◆ Ausgewählter Auszug ◆
↓↓↓

Igus stellt 95 Prozent seiner Chainflex-Kabel auf PFAS-frei um – eine Reaktion auf EU-Pläne
Anna KrauseIgus stellt 95 Prozent seiner Chainflex-Kabel auf PFAS-frei um – eine Reaktion auf EU-Pläne
Die Europäische Union drängt auf eine Einschränkung oder ein Verbot von über 10.000 PFAS-Chemikalien aufgrund ihrer schädlichen Auswirkungen auf die Umwelt. Diese Verbindungen, die in Produkten wie beschichteter Kleidung oder Backpapier enthalten sind, bleiben in der Natur bestehen und bergen Gesundheitsrisiken. Das Unternehmen Igus hat darauf reagiert, indem es den Großteil seiner Chainflex-Kabelreihe PFAS-frei gestaltet hat.
Igus stellt die Chainflex-Kabelreihe her, die über 1.350 verschiedene Typen für bewegliche Anwendungen umfasst. Das Unternehmen unterzieht seine Kabel strengen Tests und führt jährlich über zwei Milliarden Testzyklen in seinem hauseigenen Labor durch. Dadurch werden Langlebigkeit und die Einhaltung internationaler PFAS-Exportvorschriften sichergestellt.

↑↑↑

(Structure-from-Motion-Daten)
↓↓↓

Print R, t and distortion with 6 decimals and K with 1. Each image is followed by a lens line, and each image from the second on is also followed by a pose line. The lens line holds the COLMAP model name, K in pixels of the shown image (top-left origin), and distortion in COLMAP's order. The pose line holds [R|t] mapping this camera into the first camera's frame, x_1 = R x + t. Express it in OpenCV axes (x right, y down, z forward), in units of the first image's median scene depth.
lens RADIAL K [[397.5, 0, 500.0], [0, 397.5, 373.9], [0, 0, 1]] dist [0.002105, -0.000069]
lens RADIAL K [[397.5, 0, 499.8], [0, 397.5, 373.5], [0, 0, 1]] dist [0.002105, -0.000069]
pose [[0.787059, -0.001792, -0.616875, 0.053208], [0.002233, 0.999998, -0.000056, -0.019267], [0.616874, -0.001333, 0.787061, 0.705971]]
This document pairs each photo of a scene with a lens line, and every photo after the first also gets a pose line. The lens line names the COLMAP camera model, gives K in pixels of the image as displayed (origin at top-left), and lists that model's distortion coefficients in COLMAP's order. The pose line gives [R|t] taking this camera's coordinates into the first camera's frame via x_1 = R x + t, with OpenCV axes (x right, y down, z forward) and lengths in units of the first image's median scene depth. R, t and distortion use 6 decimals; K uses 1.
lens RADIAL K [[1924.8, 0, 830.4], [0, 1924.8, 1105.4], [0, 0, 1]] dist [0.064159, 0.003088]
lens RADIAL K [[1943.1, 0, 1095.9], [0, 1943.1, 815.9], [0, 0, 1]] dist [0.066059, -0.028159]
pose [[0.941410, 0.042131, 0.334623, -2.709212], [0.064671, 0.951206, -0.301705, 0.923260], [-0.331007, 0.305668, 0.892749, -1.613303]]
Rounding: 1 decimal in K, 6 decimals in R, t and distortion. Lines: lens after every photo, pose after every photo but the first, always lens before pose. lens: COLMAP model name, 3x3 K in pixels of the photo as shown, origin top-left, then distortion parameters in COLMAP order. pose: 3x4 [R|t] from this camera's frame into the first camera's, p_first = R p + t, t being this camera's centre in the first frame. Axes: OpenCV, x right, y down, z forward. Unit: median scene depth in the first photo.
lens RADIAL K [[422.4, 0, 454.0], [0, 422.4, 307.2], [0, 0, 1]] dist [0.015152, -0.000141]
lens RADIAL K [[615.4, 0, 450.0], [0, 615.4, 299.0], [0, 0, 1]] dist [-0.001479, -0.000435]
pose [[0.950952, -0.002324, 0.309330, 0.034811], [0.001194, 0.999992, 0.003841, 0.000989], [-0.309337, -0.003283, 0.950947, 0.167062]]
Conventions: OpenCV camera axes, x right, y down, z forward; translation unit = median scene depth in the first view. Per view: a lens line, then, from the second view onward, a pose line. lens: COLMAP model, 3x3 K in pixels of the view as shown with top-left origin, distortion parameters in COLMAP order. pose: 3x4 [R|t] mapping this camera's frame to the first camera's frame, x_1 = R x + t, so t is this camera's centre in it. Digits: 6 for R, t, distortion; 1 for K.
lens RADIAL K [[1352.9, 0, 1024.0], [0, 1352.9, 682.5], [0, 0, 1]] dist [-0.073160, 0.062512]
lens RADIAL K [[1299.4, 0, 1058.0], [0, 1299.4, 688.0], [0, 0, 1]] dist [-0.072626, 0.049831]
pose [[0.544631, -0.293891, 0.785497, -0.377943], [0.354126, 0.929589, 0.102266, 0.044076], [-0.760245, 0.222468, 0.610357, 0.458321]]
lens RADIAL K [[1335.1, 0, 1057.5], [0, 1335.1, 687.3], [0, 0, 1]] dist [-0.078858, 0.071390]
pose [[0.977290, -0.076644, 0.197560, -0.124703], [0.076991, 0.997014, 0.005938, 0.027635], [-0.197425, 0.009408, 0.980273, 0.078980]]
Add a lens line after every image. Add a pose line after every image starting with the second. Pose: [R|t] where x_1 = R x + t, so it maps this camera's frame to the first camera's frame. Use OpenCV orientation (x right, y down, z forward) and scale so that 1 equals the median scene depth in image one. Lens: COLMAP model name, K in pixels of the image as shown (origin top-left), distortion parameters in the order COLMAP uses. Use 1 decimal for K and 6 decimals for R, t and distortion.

↑↑↑

◆ Anforderung 1 ◆
Wie viele Testzyklen führt Igus laut dem Artikel über die Chainflex-Kabel jedes Jahr in seinem Labor durch?
◆ Anforderung 2 ◆
Gib aus dem Artikel über die Chainflex-Kabel den Abschnitt von „Igus stellt die“ bis „internationaler PFAS-Exportvorschriften sichergestellt.“ wortgetreu wieder.

◆ Erwartete Antwort 1 ◆
Über zwei Milliarden Testzyklen.

◆ Erwartete Antwort 2 ◆
Igus stellt die Chainflex-Kabelreihe her, die über 1.350 verschiedene Typen für bewegliche Anwendungen umfasst. Das Unternehmen unterzieht seine Kabel strengen Tests und führt jährlich über zwei Milliarden Testzyklen in seinem hauseigenen Labor durch. Dadurch werden Langlebigkeit und die Einhaltung internationaler PFAS-Exportvorschriften sichergestellt.